Lüneburger Heide. Wetterkapriolen lassen Erträge in diesem Jahr beträchtlich schrumpfen. Worauf sich Fans der gesunden Knolle gefasst machen müssen.
Biokartoffeln werden knapper: Dieser Trend zeichnet sich nach dem Beginn der diesjährigen Erntesaison bereits ab. Wahrscheinlich dürften die gesunden Knollen deshalb auch teurer werden. Die Erzeuger von Bio-Speisekartoffeln leiden quasi bundesweit unter massiven Ernteausfällen – aktuell sogar bis zu zwei Drittel pro Hektar im Vergleich zum Vorjahr (Beispiel aus dem Heidekreis).
In den vergangenen Jahren waren häufig lange Dürreperioden dafür verantwortlich, dass die Ernte-Erträge schrumpften, die Kosten aber wegen der ständigen Bewässerung gleichzeitig in die Höhe schnellten. In dieser Saison machen den Kartoffelbauern dagegen andere Wetterkapriolen das Leben schwer – vor allem die viele kräftigen Niederschläge.
Massive Ernteausfälle bei Bio-Kartoffeln: Mild-feuchtes Klima verantwortlich
„Diese kontinuierlichen Niederschlagsereignisse im Wechsel mit warmen Perioden sorgen in diesem Sommer für ein ungewöhnlich mild-feuchtes Klima, und das bietet die besten Bedingungen für Pilzerkrankungen“, sagt Josephine Hardt, Geschäftsführerin des Bundesverbands der Bio-Kartoffel-Erzeuger (BKE).
Dabei gebe es regional große Unterschiede. Doch Bayern und Niedersachsen mit den größten Anbauflächen für Bio-Kartoffeln seien naturgemäß am meisten betroffen, so Hardt.
Und die Biobauern trifft das vermehrte Auftreten der Krautfäule besonders hart, denn im Gegensatz zur konventionellen Landwirtschaft stehen ihnen keine Fungizide zur Bekämpfung der Pilzerkrankung zur Verfügung, damit keine Chemie den ökologischen Anbau gefährdet.

* BEREITGESTELLTE ANGABEN:
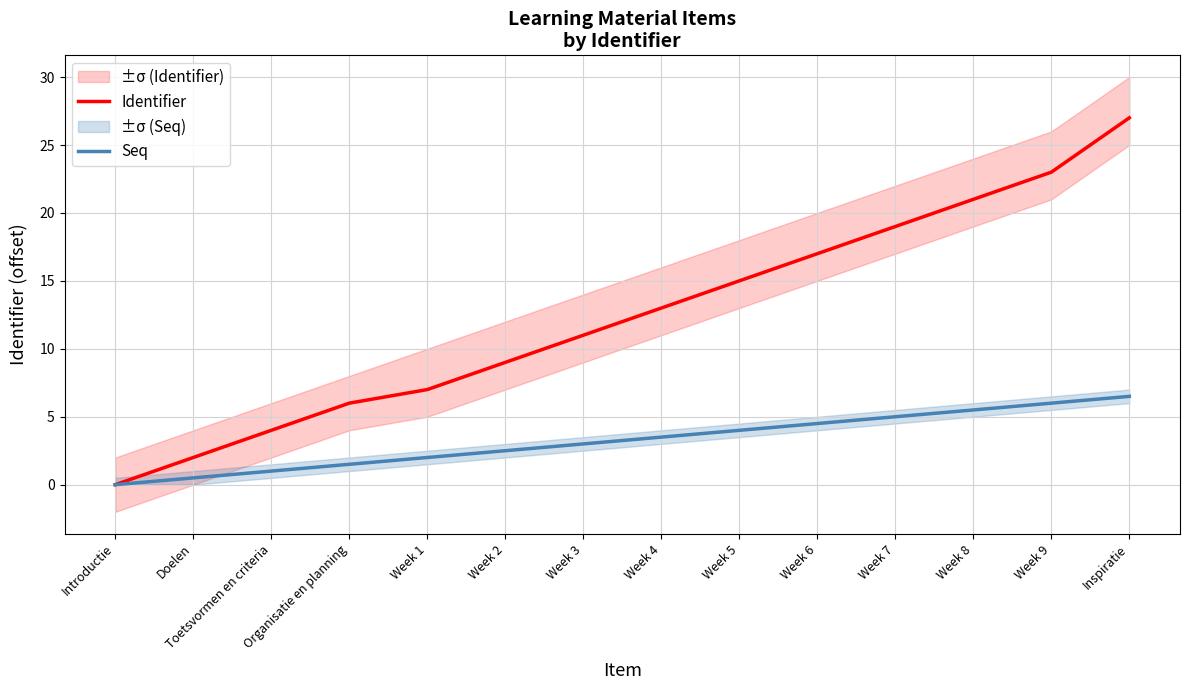

True or false: Identifier and Seq cross at least once.

False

* ARBEITSANWEISUNGEN:
1) Schreiben Sie aus dem Text über Biokartoffeln die Stelle von „Dabei gebe es“ bis einschließlich „betroffen, so Hardt.“ wortgetreu ab.
2) Welche beiden Bundesländer haben laut dem Text über Biokartoffeln die größten Anbauflächen für Bio-Kartoffeln?

* SCHRIFTLICHE ANTWORTEN:
1)
Dabei gebe es regional große Unterschiede. Doch Bayern und Niedersachsen mit den größten Anbauflächen für Bio-Kartoffeln seien naturgemäß am meisten betroffen, so Hardt.

2) Bayern und Niedersachsen